• _Directions_
Copy the items below word for word, from the start through the line that contains "shipping/payment address (optional)", including that line. Don't copy anything after it.

*** Begin section ***

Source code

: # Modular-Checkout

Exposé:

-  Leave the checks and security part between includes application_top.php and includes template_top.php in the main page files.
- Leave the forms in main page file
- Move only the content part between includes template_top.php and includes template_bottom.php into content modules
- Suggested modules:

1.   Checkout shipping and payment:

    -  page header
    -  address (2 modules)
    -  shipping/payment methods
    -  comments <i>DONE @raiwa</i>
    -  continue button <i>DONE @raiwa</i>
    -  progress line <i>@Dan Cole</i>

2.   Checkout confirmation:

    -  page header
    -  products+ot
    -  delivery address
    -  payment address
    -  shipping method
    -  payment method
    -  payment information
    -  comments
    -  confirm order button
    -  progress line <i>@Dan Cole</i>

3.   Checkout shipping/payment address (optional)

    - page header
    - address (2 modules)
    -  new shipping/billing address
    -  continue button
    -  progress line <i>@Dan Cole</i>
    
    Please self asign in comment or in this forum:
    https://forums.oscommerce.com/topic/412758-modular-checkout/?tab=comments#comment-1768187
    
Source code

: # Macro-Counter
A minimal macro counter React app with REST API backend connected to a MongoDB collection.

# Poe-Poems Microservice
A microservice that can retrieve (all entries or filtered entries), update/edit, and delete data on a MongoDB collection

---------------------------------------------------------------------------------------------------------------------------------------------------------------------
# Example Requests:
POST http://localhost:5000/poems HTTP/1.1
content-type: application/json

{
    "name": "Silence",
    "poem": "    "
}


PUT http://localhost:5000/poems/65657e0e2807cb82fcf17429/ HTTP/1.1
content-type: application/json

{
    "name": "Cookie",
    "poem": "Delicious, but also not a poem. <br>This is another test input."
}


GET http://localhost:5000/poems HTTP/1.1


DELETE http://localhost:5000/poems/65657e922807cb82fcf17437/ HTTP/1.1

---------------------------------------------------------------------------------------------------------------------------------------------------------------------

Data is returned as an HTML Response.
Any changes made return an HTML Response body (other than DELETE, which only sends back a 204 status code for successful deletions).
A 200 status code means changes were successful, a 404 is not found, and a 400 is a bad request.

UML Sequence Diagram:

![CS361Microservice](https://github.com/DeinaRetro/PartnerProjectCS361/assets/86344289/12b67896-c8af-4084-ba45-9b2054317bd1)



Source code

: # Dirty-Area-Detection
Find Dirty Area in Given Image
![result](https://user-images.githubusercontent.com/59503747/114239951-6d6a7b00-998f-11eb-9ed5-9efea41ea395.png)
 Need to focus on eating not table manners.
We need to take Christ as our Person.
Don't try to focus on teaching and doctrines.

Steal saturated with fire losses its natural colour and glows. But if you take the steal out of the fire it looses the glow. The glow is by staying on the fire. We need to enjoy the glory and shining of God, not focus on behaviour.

*** End section ***

• _Response area_
Source code

: # Modular-Checkout

Exposé:

-  Leave the checks and security part between includes application_top.php and includes template_top.php in the main page files.
- Leave the forms in main page file
- Move only the content part between includes template_top.php and includes template_bottom.php into content modules
- Suggested modules:

1.   Checkout shipping and payment:

    -  page header
    -  address (2 modules)
    -  shipping/payment methods
    -  comments <i>DONE @raiwa</i>
    -  continue button <i>DONE @raiwa</i>
    -  progress line <i>@Dan Cole</i>

2.   Checkout confirmation:

    -  page header
    -  products+ot
    -  delivery address
    -  payment address
    -  shipping method
    -  payment method
    -  payment information
    -  comments
    -  confirm order button
    -  progress line <i>@Dan Cole</i>

3.   Checkout shipping/payment address (optional)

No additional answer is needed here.